TASK TO CARRY OUT: Rewrite the lines below, replacing every "collectors" with "collected by" and leaving all else unchanged.

AVAILABLE DATA:
++++++++++
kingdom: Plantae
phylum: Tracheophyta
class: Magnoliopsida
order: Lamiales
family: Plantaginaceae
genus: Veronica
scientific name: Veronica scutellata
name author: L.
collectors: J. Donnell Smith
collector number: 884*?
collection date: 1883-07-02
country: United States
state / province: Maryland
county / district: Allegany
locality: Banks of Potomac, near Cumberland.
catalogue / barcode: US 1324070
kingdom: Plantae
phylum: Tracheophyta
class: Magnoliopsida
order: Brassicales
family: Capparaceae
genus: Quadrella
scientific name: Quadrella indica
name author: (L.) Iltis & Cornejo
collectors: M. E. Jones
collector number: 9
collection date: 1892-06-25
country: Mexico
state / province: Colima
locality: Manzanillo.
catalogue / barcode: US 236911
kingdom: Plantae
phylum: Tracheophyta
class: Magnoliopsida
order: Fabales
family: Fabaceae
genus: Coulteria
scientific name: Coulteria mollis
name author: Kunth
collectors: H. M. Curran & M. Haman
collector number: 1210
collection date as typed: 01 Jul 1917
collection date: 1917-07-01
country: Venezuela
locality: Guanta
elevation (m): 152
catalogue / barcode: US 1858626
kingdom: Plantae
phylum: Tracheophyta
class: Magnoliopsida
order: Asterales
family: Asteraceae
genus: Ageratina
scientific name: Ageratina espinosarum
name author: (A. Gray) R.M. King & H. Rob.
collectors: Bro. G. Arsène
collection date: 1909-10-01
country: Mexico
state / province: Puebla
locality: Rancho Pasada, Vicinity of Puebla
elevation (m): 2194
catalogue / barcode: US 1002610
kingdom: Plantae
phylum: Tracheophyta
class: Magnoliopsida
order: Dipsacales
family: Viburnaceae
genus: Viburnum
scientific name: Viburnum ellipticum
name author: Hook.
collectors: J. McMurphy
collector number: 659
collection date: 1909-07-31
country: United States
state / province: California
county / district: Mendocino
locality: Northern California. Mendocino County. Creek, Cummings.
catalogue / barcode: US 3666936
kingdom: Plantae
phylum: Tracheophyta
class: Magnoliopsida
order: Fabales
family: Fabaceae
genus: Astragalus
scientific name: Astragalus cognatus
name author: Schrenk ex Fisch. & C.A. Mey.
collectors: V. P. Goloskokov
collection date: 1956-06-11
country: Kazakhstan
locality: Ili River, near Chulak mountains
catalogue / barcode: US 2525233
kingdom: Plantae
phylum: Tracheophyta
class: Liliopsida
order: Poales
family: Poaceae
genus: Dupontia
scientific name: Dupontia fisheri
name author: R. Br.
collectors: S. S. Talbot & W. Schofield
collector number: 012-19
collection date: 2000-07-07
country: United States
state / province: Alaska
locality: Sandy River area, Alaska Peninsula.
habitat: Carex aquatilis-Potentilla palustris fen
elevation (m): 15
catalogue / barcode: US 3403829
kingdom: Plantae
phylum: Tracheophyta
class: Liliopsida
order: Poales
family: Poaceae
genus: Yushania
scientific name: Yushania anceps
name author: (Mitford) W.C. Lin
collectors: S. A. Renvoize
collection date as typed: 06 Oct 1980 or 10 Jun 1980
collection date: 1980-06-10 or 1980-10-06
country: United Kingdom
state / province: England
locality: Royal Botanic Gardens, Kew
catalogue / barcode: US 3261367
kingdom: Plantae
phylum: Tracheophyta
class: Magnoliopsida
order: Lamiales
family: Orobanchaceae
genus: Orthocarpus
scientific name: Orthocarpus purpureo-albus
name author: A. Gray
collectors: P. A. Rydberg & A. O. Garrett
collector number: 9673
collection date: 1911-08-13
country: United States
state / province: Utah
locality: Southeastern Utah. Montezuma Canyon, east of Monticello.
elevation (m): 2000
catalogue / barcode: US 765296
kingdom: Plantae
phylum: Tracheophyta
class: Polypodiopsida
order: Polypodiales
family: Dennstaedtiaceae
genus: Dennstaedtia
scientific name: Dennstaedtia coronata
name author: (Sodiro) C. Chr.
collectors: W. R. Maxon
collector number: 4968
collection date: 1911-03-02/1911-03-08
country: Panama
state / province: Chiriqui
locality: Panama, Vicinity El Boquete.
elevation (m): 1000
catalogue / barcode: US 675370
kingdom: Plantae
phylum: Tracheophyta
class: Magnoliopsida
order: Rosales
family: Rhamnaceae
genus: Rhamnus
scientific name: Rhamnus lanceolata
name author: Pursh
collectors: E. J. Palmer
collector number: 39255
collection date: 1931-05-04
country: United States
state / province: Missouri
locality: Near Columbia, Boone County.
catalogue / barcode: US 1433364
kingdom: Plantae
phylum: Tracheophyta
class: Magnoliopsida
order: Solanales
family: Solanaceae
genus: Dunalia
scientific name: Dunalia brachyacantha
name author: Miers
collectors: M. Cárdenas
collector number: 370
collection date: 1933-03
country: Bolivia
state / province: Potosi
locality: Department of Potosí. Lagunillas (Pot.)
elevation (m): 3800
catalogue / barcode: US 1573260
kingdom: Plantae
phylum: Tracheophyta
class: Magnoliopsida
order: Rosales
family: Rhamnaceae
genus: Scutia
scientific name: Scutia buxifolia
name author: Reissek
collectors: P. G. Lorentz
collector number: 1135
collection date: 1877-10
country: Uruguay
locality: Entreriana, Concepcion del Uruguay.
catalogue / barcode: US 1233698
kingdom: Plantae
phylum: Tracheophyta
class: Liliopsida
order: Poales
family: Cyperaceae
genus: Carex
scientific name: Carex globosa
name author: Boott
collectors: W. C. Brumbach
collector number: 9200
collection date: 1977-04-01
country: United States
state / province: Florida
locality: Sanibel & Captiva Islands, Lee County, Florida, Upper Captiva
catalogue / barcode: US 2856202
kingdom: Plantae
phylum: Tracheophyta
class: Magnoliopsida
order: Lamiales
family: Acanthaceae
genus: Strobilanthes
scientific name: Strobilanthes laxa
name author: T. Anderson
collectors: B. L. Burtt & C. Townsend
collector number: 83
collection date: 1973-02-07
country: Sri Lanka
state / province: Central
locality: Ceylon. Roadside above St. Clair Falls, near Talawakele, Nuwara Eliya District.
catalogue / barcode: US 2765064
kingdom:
++++++++++
SOLVED EXERCISE:
kingdom: Plantae
phylum: Tracheophyta
class: Magnoliopsida
order: Lamiales
family: Plantaginaceae
genus: Veronica
scientific name: Veronica scutellata
name author: L.
collected by: J. Donnell Smith
collector number: 884*?
collection date: 1883-07-02
country: United States
state / province: Maryland
county / district: Allegany
locality: Banks of Potomac, near Cumberland.
catalogue / barcode: US 1324070
kingdom: Plantae
phylum: Tracheophyta
class: Magnoliopsida
order: Brassicales
family: Capparaceae
genus: Quadrella
scientific name: Quadrella indica
name author: (L.) Iltis & Cornejo
collected by: M. E. Jones
collector number: 9
collection date: 1892-06-25
country: Mexico
state / province: Colima
locality: Manzanillo.
catalogue / barcode: US 236911
kingdom: Plantae
phylum: Tracheophyta
class: Magnoliopsida
order: Fabales
family: Fabaceae
genus: Coulteria
scientific name: Coulteria mollis
name author: Kunth
collected by: H. M. Curran & M. Haman
collector number: 1210
collection date as typed: 01 Jul 1917
collection date: 1917-07-01
country: Venezuela
locality: Guanta
elevation (m): 152
catalogue / barcode: US 1858626
kingdom: Plantae
phylum: Tracheophyta
class: Magnoliopsida
order: Asterales
family: Asteraceae
genus: Ageratina
scientific name: Ageratina espinosarum
name author: (A. Gray) R.M. King & H. Rob.
collected by: Bro. G. Arsène
collection date: 1909-10-01
country: Mexico
state / province: Puebla
locality: Rancho Pasada, Vicinity of Puebla
elevation (m): 2194
catalogue / barcode: US 1002610
kingdom: Plantae
phylum: Tracheophyta
class: Magnoliopsida
order: Dipsacales
family: Viburnaceae
genus: Viburnum
scientific name: Viburnum ellipticum
name author: Hook.
collected by: J. McMurphy
collector number: 659
collection date: 1909-07-31
country: United States
state / province: California
county / district: Mendocino
locality: Northern California. Mendocino County. Creek, Cummings.
catalogue / barcode: US 3666936
kingdom: Plantae
phylum: Tracheophyta
class: Magnoliopsida
order: Fabales
family: Fabaceae
genus: Astragalus
scientific name: Astragalus cognatus
name author: Schrenk ex Fisch. & C.A. Mey.
collected by: V. P. Goloskokov
collection date: 1956-06-11
country: Kazakhstan
locality: Ili River, near Chulak mountains
catalogue / barcode: US 2525233
kingdom: Plantae
phylum: Tracheophyta
class: Liliopsida
order: Poales
family: Poaceae
genus: Dupontia
scientific name: Dupontia fisheri
name author: R. Br.
collected by: S. S. Talbot & W. Schofield
collector number: 012-19
collection date: 2000-07-07
country: United States
state / province: Alaska
locality: Sandy River area, Alaska Peninsula.
habitat: Carex aquatilis-Potentilla palustris fen
elevation (m): 15
catalogue / barcode: US 3403829
kingdom: Plantae
phylum: Tracheophyta
class: Liliopsida
order: Poales
family: Poaceae
genus: Yushania
scientific name: Yushania anceps
name author: (Mitford) W.C. Lin
collected by: S. A. Renvoize
collection date as typed: 06 Oct 1980 or 10 Jun 1980
collection date: 1980-06-10 or 1980-10-06
country: United Kingdom
state / province: England
locality: Royal Botanic Gardens, Kew
catalogue / barcode: US 3261367
kingdom: Plantae
phylum: Tracheophyta
class: Magnoliopsida
order: Lamiales
family: Orobanchaceae
genus: Orthocarpus
scientific name: Orthocarpus purpureo-albus
name author: A. Gray
collected by: P. A. Rydberg & A. O. Garrett
collector number: 9673
collection date: 1911-08-13
country: United States
state / province: Utah
locality: Southeastern Utah. Montezuma Canyon, east of Monticello.
elevation (m): 2000
catalogue / barcode: US 765296
kingdom: Plantae
phylum: Tracheophyta
class: Polypodiopsida
order: Polypodiales
family: Dennstaedtiaceae
genus: Dennstaedtia
scientific name: Dennstaedtia coronata
name author: (Sodiro) C. Chr.
collected by: W. R. Maxon
collector number: 4968
collection date: 1911-03-02/1911-03-08
country: Panama
state / province: Chiriqui
locality: Panama, Vicinity El Boquete.
elevation (m): 1000
catalogue / barcode: US 675370
kingdom: Plantae
phylum: Tracheophyta
class: Magnoliopsida
order: Rosales
family: Rhamnaceae
genus: Rhamnus
scientific name: Rhamnus lanceolata
name author: Pursh
collected by: E. J. Palmer
collector number: 39255
collection date: 1931-05-04
country: United States
state / province: Missouri
locality: Near Columbia, Boone County.
catalogue / barcode: US 1433364
kingdom: Plantae
phylum: Tracheophyta
class: Magnoliopsida
order: Solanales
family: Solanaceae
genus: Dunalia
scientific name: Dunalia brachyacantha
name author: Miers
collected by: M. Cárdenas
collector number: 370
collection date: 1933-03
country: Bolivia
state / province: Potosi
locality: Department of Potosí. Lagunillas (Pot.)
elevation (m): 3800
catalogue / barcode: US 1573260
kingdom: Plantae
phylum: Tracheophyta
class: Magnoliopsida
order: Rosales
family: Rhamnaceae
genus: Scutia
scientific name: Scutia buxifolia
name author: Reissek
collected by: P. G. Lorentz
collector number: 1135
collection date: 1877-10
country: Uruguay
locality: Entreriana, Concepcion del Uruguay.
catalogue / barcode: US 1233698
kingdom: Plantae
phylum: Tracheophyta
class: Liliopsida
order: Poales
family: Cyperaceae
genus: Carex
scientific name: Carex globosa
name author: Boott
collected by: W. C. Brumbach
collector number: 9200
collection date: 1977-04-01
country: United States
state / province: Florida
locality: Sanibel & Captiva Islands, Lee County, Florida, Upper Captiva
catalogue / barcode: US 2856202
kingdom: Plantae
phylum: Tracheophyta
class: Magnoliopsida
order: Lamiales
family: Acanthaceae
genus: Strobilanthes
scientific name: Strobilanthes laxa
name author: T. Anderson
collected by: B. L. Burtt & C. Townsend
collector number: 83
collection date: 1973-02-07
country: Sri Lanka
state / province: Central
locality: Ceylon. Roadside above St. Clair Falls, near Talawakele, Nuwara Eliya District.
catalogue / barcode: US 2765064
kingdom:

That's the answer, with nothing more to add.